Answer these questions from the text about Johnny Flynn:
1. What character does he play in Lovesick?
2. How many studio albums has he released?
3. In what city and country was he born?

• SELECTED TEXT
——————————
John Patrick Vivian Flynn (born 14 March 1983) is a British actor and singer-songwriter. He has starred as Dylan Witter in the Channel 4 and Netflix television sitcom Lovesick, and portrayed David Bowie in the film Stardust.

Flynn is the lead singer and songwriter of the band Johnny Flynn & The Sussex Wit. He has released five studio albums, and soundtracks and live albums.

Early life and education 
Flynn was born on 14 March 1983 in Johannesburg, South Africa, the son of Eric Flynn, a British actor and singer, and Caroline Forbes. From his father's first marriage he has two older half-brothers, actors Jerome Flynn and Daniel Flynn, and an older half-sister, Kerry Flynn, and from his father's second marriage, a younger sister, Lillie Flynn, who sings with the Sussex Wit. At the age of two, he moved with his family to the UK.
——————————
• SUPPLIED DATA
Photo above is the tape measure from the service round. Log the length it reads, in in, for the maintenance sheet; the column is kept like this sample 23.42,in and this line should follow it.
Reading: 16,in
——————————
• SOLUTION FOR THIS PROBLEM
1. Dylan Witter
2. Five
3. Johannesburg, South Africa